6.6 Rationale for ERP Implementation
When firms introduced extensive computing to control and monitor operations and financials
in the early 1970s, much of the development was completed piecemeal. The financial and
accounting systems were typically introduced first, followed by some type of sales and order
management system. When additional functionality was needed, other applications were
developed or purchased. These added modules frequently used inconsistent processes, conflicting
assumptions, and redundant data. In some cases functional systems were developed internally
by the firm to fit internal work processes. The result was a series of legacy systems that
incorporated much of the firm’s history regarding processes and information but was unique in
terms of processes, capabilities, and features. Since processing and storage hardware were often
very expensive at the time these legacy systems were introduced, their developers often used
sophisticated and complex programming techniques to minimize storage and run-time
requirements.
Example: As an example, many of these legacy systems included programs with the
Year 2000 Millennium Bug (Y2K) embedded into the operating logic.

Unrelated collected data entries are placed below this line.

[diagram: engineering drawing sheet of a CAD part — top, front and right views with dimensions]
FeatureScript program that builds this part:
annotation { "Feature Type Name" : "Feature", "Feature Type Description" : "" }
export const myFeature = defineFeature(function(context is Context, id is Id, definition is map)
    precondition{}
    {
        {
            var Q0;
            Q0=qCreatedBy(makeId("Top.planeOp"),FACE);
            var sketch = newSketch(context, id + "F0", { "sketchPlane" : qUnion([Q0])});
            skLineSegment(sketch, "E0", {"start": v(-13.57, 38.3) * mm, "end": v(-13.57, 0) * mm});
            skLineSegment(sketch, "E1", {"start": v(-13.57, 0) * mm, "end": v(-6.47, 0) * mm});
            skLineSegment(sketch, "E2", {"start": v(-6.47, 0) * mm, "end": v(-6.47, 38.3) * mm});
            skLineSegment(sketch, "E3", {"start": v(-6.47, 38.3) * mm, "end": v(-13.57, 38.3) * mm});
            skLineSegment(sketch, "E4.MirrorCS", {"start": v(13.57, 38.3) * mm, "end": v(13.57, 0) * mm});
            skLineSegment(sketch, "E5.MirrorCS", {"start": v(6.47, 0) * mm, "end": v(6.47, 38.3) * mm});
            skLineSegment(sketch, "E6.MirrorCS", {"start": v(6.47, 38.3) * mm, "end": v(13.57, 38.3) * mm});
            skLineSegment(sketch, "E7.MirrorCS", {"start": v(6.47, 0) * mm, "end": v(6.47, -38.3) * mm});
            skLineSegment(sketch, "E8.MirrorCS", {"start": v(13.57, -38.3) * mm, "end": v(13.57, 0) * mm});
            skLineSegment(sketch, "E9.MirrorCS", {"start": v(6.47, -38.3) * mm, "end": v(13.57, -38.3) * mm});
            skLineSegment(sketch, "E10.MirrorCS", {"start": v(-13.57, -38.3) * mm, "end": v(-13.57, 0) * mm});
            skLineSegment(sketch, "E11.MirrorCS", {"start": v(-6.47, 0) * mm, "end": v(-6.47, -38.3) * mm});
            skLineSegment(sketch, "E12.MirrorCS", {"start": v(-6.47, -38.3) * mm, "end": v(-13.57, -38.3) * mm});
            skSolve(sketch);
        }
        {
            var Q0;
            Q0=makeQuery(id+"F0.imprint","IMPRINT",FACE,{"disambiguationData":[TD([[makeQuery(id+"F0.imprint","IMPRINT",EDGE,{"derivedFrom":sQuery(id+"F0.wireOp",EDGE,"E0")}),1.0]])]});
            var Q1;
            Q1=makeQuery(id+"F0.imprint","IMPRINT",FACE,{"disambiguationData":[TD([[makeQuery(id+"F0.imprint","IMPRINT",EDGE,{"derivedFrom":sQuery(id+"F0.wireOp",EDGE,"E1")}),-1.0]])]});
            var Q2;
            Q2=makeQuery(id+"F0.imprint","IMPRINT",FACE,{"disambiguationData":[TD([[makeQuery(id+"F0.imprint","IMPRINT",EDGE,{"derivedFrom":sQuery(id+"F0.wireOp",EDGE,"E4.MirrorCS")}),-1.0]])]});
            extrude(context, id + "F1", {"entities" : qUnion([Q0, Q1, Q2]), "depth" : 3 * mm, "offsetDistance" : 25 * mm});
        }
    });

By only storing two digits
of the year, less disk storage was required to store dates, thus reducing the cost of the technology.
This combination of events relating to legacy systems along with the availability of relatively
inexpensive information-storage technology caused firms to reinvest in their enterprise systems
during the 1990s. Firms were also looking to enhance their internal integration. While the
capabilities of the new technologies are certainly well beyond those of the original legacy
systems, the costs of implementation are quite substantial – exceeding millions or tens of millions
of dollars in some cases. At this point, most if not all of the Fortune 1000 firms either has
implemented or is in the process of implementing an ERP system and there is substantial
growth potential in the market for ERP systems for small and mid-level firms. Regardless of the
size of the firm, such investments are typically rationalized through three factors: consistency,
economies of scale, and integration.
6.6.1 Consistency
Many firms or divisions of firms developed legacy systems to meet their own specific
requirements and processes. This was also true for international divisions as the firm extended
markets and operations globally. Similarly, the many acquisitions and mergers that occurred
during the 1980s and 1990s brought together firms with incompatible legacy systems. The result
was many different systems that provided different and, in many cases, inconsistent processing.
One manager from consumer products multinational reported that he had to look into 15 different
computer systems to determine the sales and inventory situation for their South American
subsidiaries.
6.6.2 Economies of Scale
As firms merged and expanded globally, management made increasing demands to take
advantage of global scale economies through resource rationalization. Similarly, customers
began looking for suppliers that could provide product globally using consistent system
capabilities and interfaces to take advantage of scale economies. ERP offers firms potential
economies of scale in several ways. First, a single centralized processor or network of
decentralized processors with common configured hardware offers the potential for substantial
procurement and maintenance scale economies.